Water Safari winners named
Jennifer Lee Preyss
June 14, 2011 at 1:14 a.m.
After a grueling 39 hours and 51 minutes of sleepless paddling down the Guadalupe River, boat 314 team members crossed the Texas Water Safari finish line in Seadrift.
The bay waters were dark and calm when the Las Animas team paddled to first place at 12:51 a.m. Monday, completing the 260-mile race nearly an hour before another boat would arrive at the finish line. When the race kicked off Saturday morning, 103 boats entered the water. Late Tuesday, only 79 remained.
The Las Animas six-man team won first place overall, and first place in the Unlimited category.
"It felt awesome," 28-year-old San Antonio resident William Russell said.
"But we're pretty humble about it," echoed fellow team member Sam Ritchie, 23, of Philadelphia.
Both Russell and Ritchie completed the "toughest canoe race in the world" in previous years, and many of the crew members are former overall champions of the race.
"We've won the race three times," said 31-year-old team member Andrew Stephens, of Austin, gesturing to his cousin, Russell.
"When you finish, you're body is beat up afterwards, Russell said.
With multiple Safaris under their belts, including team captain Jeff Wueste who has completed the race more than a dozen times, boat 314 was determined to finish with the fastest time.
"So one of the super unique things about the race this year is the two top teams raced together almost the entire way," Russell said, referring to second place boat 154, which included team members Gaston Jones, Fred Mynar, Logan Mynar, Jeff Glock, Max Feaster and Kyle Mynar. "That never happens."
Russell and Stephens said the two boats were neck-and-neck until mile 200, then slowly began to separate.
Boat 154 finished the race in second place at 1:54 a.m.

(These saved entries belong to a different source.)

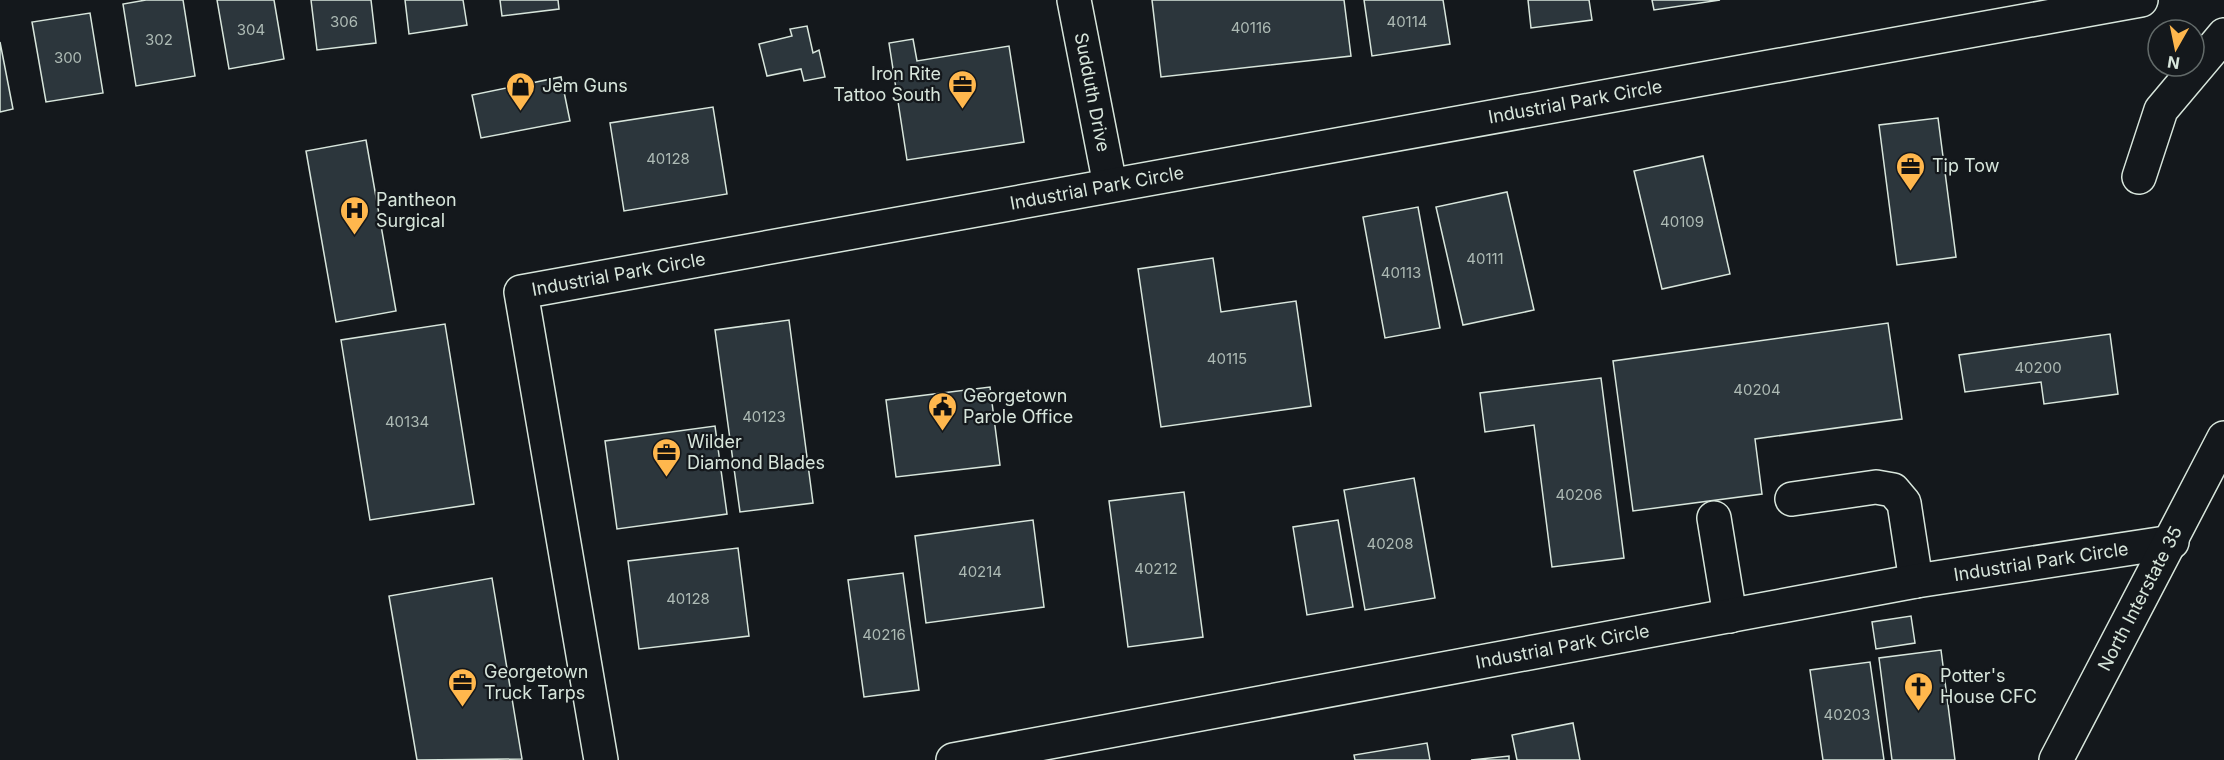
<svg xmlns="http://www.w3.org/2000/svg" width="2224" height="760" font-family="Inter,sans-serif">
	<rect width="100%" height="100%" fill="#14181c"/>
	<!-- building -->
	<g fill="#2c363c" stroke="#d8e6dc" stroke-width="1.5">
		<path d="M146 0H183L195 76 136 86 123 4Z"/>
		<path d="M217 0H274L284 59 229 69Z"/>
		<path d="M311 0H371L376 43 317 50Z"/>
		<path d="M405 0H463L467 25 409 34Z"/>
		<path d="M500 0H558L559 9 502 16Z"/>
		<path d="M1152 0H1344L1351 56 1161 77Z"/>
		<path d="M1364 0H1443L1450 44 1372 56Z"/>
		<path d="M1528 0H1589L1592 20 1531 28Z"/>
		<path d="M1652 0H1720L1654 10Z"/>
		<path d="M90 13 103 93 46 102 32 22Z"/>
		<path d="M807 26 813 53 819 50 825 77 804 81 801 69 767 76 759 44 792 36 790 29Z"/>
		<path d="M913 39 917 61 1009 46 1024 142 907 160 889 43Z"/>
		<path d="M0 42 13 109 0 112Z"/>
		<path d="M561 77 570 121 481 138 472 95Z"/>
		<path d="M713 107 727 194 624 211 610 123Z"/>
		<path d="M1938 118 1956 257 1897 265 1879 125Z"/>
		<path d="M366 140 396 311 336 322 306 151Z"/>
		<path d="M1703 156 1730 274 1662 289 1634 171Z"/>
		<path d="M1507 192 1534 310 1463 325 1436 207Z"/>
		<path d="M1418 207 1440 328 1385 338 1363 217Z"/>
		<path d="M1213 258 1221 312 1296 301 1311 406 1161 427 1138 269Z"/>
		<path d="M789 320 813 503 740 512 715 330Z"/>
		<path d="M1888 323 1902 419 1755 439 1762 494 1633 511 1613 361Z"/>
		<path d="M445 324 474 504 370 520 341 340Z"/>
		<path d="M2110 334 2118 394 2044 404 2041 382 1965 392 1959 355Z"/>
		<path d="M1601 378 1624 558 1552 567 1534 425 1485 432 1480 393Z"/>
		<path d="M990 387 1000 465 896 477 886 400Z"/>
		<path d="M715 426 727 514 617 529 605 441Z"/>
		<path d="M1414 478 1435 598 1365 610 1344 490Z"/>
		<path d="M1184 492 1203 637 1128 647 1109 501Z"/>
		<path d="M1033 520 1044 607 926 623 915 536Z"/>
		<path d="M1338 520 1353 607 1307 615 1293 527Z"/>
		<path d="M738 548 749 636 639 649 628 561Z"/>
		<path d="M903 573 919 690 864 697 848 580Z"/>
		<path d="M492 578 522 759 417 760 389 596Z"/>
		<path d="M1911 616 1915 643 1876 649 1872 622Z"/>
		<path d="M1941 650 1955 760H1892L1879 658Z"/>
		<path d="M1870 662 1884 760H1823L1810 670Z"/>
		<path d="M1573 723 1580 760H1517L1512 735Z"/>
		<path d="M1427 743 1430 760H1355L1354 755Z"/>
		<path d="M1509 756V760H1471Z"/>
	</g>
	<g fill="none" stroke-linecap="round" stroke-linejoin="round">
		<defs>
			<g id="minor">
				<path id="s1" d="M1074 0 1110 185"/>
				<path d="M2139 177 2161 110 2224 35"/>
				<path d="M1792 499 1876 487 1893 490 1904 503 1916 581"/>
				<path d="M1714 518 1730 616"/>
				<path id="s2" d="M601 760 521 292 2141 0"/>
				<path id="s3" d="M953 760 1916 581 2172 542"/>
			</g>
			<g id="major">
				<path id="s4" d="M2056 760 2224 438"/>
			</g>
		</defs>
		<!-- minor casing -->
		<use href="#minor" stroke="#d8e6dc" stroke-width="36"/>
		<!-- major casing -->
		<use href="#major" stroke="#d8e6dc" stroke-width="36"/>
		<!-- minor -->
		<use href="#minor" stroke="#14181c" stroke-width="33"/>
		<!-- major -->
		<use href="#major" stroke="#14181c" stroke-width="33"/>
	</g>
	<!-- icons -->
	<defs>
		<symbol id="office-pin" viewBox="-11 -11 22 30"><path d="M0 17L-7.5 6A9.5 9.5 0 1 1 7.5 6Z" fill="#ffb74d" stroke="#14181c"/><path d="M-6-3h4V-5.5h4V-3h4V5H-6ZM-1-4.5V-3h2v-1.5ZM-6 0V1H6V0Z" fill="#111"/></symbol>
		<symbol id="shop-pin" viewBox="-11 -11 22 30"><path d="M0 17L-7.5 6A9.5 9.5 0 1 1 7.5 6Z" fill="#ffb74d" stroke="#14181c"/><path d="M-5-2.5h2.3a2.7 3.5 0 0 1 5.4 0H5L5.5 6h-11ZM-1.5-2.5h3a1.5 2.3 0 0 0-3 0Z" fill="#111"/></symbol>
		<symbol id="hospital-pin" viewBox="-11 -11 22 30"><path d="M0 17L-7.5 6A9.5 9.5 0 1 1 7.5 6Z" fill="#ffb74d" stroke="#14181c"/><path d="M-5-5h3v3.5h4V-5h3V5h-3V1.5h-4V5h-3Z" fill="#111"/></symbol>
		<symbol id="civic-pin" viewBox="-11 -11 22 30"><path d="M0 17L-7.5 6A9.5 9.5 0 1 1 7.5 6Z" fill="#ffb74d" stroke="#14181c"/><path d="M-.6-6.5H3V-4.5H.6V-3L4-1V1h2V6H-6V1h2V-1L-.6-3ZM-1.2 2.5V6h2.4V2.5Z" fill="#111"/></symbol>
		<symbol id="church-pin" viewBox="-11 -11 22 30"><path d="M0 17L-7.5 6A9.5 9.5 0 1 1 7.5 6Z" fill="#ffb74d" stroke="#14181c"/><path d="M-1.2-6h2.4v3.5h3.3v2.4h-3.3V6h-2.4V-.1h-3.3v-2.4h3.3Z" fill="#111"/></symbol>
	</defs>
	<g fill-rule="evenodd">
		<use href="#office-pin" x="946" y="68" width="33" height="45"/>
		<use href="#shop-pin" x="504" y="70" width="33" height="45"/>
		<use href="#office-pin" x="1894" y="150" width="33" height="45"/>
		<use href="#hospital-pin" x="338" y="194" width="33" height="45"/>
		<use href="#civic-pin" x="926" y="390" width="33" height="45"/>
		<use href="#office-pin" x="650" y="436" width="33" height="45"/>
		<use href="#office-pin" x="446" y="666" width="33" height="45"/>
		<use href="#church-pin" x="1902" y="670" width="33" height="45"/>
	</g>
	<g text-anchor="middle" stroke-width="4.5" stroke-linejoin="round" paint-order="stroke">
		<!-- number labels -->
		<g font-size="15" fill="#adbab4">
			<text x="344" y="27">306</text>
			<text x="1407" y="27">40114</text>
			<text x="1251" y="33">40116</text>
			<text x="251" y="35">304</text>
			<text x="159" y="45">302</text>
			<text x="68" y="63">300</text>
			<text x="668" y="164">40128</text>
			<text x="1682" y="227">40109</text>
			<text x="1485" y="264">40111</text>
			<text x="1401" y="278">40113</text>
			<text x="1227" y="364">40115</text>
			<text x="2038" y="373">40200</text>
			<text x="1757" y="395">40204</text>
			<text x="764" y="422">40123</text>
			<text x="407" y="427">40134</text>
			<text x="1579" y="500">40206</text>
			<text x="1390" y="549">40208</text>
			<text x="1156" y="574">40212</text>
			<text x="980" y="577">40214</text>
			<text x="688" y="604">40128</text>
			<text x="884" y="640">40216</text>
			<text x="1847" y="720">40203</text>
		</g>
		<!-- poi labels -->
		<g font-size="18" fill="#d8e6dc" stroke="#14181c" text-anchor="start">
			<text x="941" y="80" text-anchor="end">Iron Rite<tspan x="941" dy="21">Tattoo South</tspan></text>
			<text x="542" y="92">Jem Guns</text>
			<text x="1932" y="172">Tip Tow</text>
			<text x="376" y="206">Pantheon<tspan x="376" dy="21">Surgical</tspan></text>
			<text x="963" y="402">Georgetown<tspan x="963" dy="21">Parole Office</tspan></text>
			<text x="687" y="448">Wilder<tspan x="687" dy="21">Diamond Blades</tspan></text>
			<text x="484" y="678">Georgetown<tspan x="484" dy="21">Truck Tarps</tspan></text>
			<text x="1940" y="682">Potter's<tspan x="1940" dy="21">House CFC</tspan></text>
		</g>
		<!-- street labels -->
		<g font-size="18" fill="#d8e6dc" stroke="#14181c">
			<text dy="6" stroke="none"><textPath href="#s1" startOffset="94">Sudduth Drive</textPath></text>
			<text dy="6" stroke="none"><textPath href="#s2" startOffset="1546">Industrial Park Circle</textPath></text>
			<text dy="6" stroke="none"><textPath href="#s2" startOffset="1060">Industrial Park Circle</textPath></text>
			<text dy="6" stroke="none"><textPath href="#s2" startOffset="574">Industrial Park Circle</textPath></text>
			<text dy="6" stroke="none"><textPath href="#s3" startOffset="1106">Industrial Park Circle</textPath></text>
			<text dy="6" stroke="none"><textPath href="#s4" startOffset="182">North Interstate 35</textPath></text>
			<text dy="6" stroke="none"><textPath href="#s3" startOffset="620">Industrial Park Circle</textPath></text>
		</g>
	</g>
	<!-- north arrow -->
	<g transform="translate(2176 48) rotate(189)"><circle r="28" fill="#14181c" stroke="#626a69" stroke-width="1.5"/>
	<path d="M0-4.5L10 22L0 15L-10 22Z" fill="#ffb74d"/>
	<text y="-9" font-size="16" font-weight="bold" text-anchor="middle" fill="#d8e6dc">N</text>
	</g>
</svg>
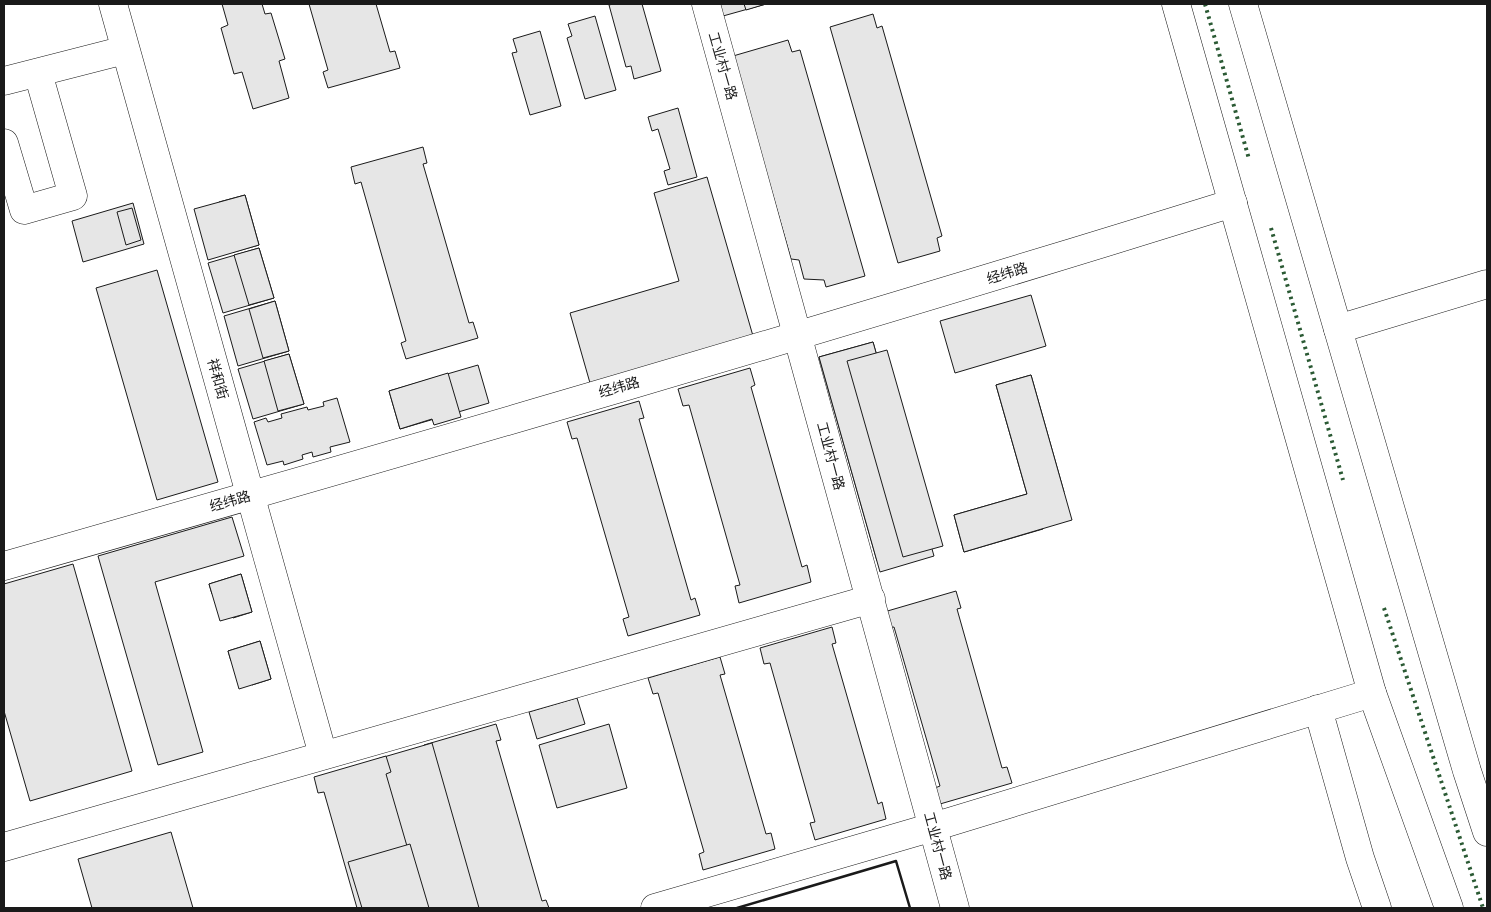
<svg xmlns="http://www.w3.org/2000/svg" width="1491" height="912" viewBox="0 0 1491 912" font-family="Montserrat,'Noto Sans SC',sans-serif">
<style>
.building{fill:#e6e6e6;stroke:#1a1a1a}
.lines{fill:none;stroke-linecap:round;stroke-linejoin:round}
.minor-casing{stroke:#1a1a1a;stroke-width:29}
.highway-casing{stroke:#1a1a1a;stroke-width:29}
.minor{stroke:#fff;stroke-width:28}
.highway{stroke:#fff;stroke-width:28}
.hedge{stroke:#2b5a34;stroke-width:4;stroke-dasharray:2.5 4;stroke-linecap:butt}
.wall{stroke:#1a1a1a;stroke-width:2.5}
.labels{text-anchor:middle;stroke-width:4;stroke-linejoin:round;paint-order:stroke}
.street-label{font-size:14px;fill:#1a1a1a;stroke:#fff}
</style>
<rect width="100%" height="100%" fill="#fff"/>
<g class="building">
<polygon points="222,4 262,4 265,14 271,13 285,59 279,61 289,98 253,109 242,72 234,74 221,28 228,25"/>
<polygon points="309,4 376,4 390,52 395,51 400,68 328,88 323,72 328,70"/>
<polygon points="613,4 642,4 661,71 634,79 631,66 626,67 609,5"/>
<polygon points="719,4 766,4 723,16"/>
<polygon points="744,4 766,4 746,10"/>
<polygon points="873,14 877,28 882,26 942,236 937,238 940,251 898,263 830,27"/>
<polygon points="595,16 616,90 585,99 567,38 572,36 568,24"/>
<polygon points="540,31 561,106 530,115 512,53 517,52 513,39"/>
<polygon points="788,40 792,52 800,50 865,276 826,287 824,280 804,279 799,260 791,259 733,56"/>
<polygon points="678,108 697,177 668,185 664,171 670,169 658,129 652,131 648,117"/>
<polygon points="423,147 427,163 423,164 469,323 473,322 478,338 406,359 401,343 406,341 361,182 355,184 351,167"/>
<polygon points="707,177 753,336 590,383 570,313 679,281 654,193"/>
<polygon points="245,195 259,245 234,252 219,202"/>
<polygon points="245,195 259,245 208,260 194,209"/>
<polygon points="133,203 144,244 83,262 72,221"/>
<polygon points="132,208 141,240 126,245 117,212"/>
<polygon points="259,248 274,298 223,313 208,263"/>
<polygon points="259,248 274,298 249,305 234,255"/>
<polygon points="157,270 218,482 157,500 96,288"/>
<polygon points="1031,295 1046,346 955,373 940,321"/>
<polygon points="275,301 289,351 238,366 224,316"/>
<polygon points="275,301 289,351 263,358 249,309"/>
<polygon points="873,342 931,546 877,561 819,357"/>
<polygon points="873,342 934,556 880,572 819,357"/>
<polygon points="887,350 943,546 903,557 847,361"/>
<polygon points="289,354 304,404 253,419 238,369"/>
<polygon points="289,354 304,404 278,411 264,361"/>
<polygon points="478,365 489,403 400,429 389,391"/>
<polygon points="750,368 755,385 751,387 802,567 807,565 811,582 739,603 735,586 740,585 689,405 683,406 678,389"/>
<polygon points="448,373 461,417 434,425 432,419 400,429 389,391"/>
<polygon points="1031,375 1064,492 1035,501 1043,529 964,552 954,515 1027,494 996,385"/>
<polygon points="1031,375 1072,520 964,552 954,515 1027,494 996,385"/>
<polygon points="337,398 350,442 330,447 331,452 313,457 312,452 302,455 303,459 284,465 283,461 267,465 254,422 266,418 268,422 282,418 281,414 307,407 308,410 324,406 323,402"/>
<polygon points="639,401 644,418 639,419 691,600 695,598 700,615 628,636 623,619 629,617 577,438 572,439 567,422"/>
<polygon points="232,517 244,556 155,582 203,752 158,765 98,556"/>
<polygon points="73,564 132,771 30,801 4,711 4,584"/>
<polygon points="241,574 252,612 233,618 225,590 212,594 209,584"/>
<polygon points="241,574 252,612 220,621 209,584"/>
<polygon points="956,591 961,608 957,609 1002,768 1007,767 1012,783 940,804 935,788 940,786 894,627 889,628 884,612"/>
<polygon points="832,627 836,643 832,644 878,804 882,802 886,819 815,840 810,823 815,822 770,663 764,664 760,648"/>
<polygon points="260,641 271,679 252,685 244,657 231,661 228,651"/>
<polygon points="260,641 271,679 239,689 228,651"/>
<polygon points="720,657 725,674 720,675 766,834 771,833 775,849 703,870 699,854 704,852 658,693 653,694 648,678"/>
<polygon points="577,698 585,724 537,739 529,712"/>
<polygon points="496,724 501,740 496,741 542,901 546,900 549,908 476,908 434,760 429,761 424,745"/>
<polygon points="609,724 627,788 557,808 539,745"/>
<polygon points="432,743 479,908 419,908 377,759"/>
<polygon points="386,756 391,772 386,774 425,908 357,908 324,792 318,793 314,777"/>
<polygon points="171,832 193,908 92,908 78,859"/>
<polygon points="410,844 429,908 362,908 348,862"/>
</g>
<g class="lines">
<defs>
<g id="minor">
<polyline points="113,4 323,755"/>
<polyline points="706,4 955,908"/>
<polyline points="4,81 125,50"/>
<polyline points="4,143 24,210 73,196 38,73"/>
<polyline points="1338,329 1487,284"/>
<path d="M4,566C414,449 825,330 1233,203"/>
<polyline points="1318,709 1360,858 1377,908"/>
<polyline points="4,847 871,599"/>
<polyline points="655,908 933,827 1372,693"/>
</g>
<g id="highway">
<polyline points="1176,4 1372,693 1449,908"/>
<polyline points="1243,4 1467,771 1487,832"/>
</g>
</defs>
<use href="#minor" class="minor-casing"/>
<use href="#highway" class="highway-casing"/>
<use href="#minor" class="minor"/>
<use href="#highway" class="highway"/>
<g class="hedge">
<polyline points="1205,4 1249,159"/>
<polyline points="1271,228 1343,480"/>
<polyline points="1384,608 1483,908"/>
</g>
<polyline class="wall" points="737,908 896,861 910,908"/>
</g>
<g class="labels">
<g class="street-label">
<text transform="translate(723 66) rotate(74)" y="5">工业村一路</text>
<text transform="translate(1007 273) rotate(-17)" y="5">经纬路</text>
<text transform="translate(218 379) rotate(74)" y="5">祥和街</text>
<text transform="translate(619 387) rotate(-16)" y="5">经纬路</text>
<text transform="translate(831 456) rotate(75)" y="5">工业村一路</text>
<text transform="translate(230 501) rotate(-16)" y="5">经纬路</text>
<text transform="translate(938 846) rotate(75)" y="5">工业村一路</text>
</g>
</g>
<rect width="1491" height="912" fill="none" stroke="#1a1a1a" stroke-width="10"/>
</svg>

Monday, in 40 hours and 51 minutes.
Reflecting on the race, Ritchie said the team worked well together in a continuous paddle. Laughing, he recalled team member Daniel Cruz falling asleep and waking up believing he died, possibly because of heat exhaustion and general fatigue.
"He woke up asking if he was dreaming ... then he said 'I feel amazing' and starts paddling," Ritchie said.
"He was a born-again athlete," team captain Wueste said. "He was witnessing to me after that."
During Tuesday's Safari awards ceremony, the team accepted individual plaques and the 4-feet-tall champion trophy, displaying the engraved names of past winners.
When asked if the team has plans to compete in the 2012 Safari, Russell responded, "Yes. We just want to keep our names on the trophy."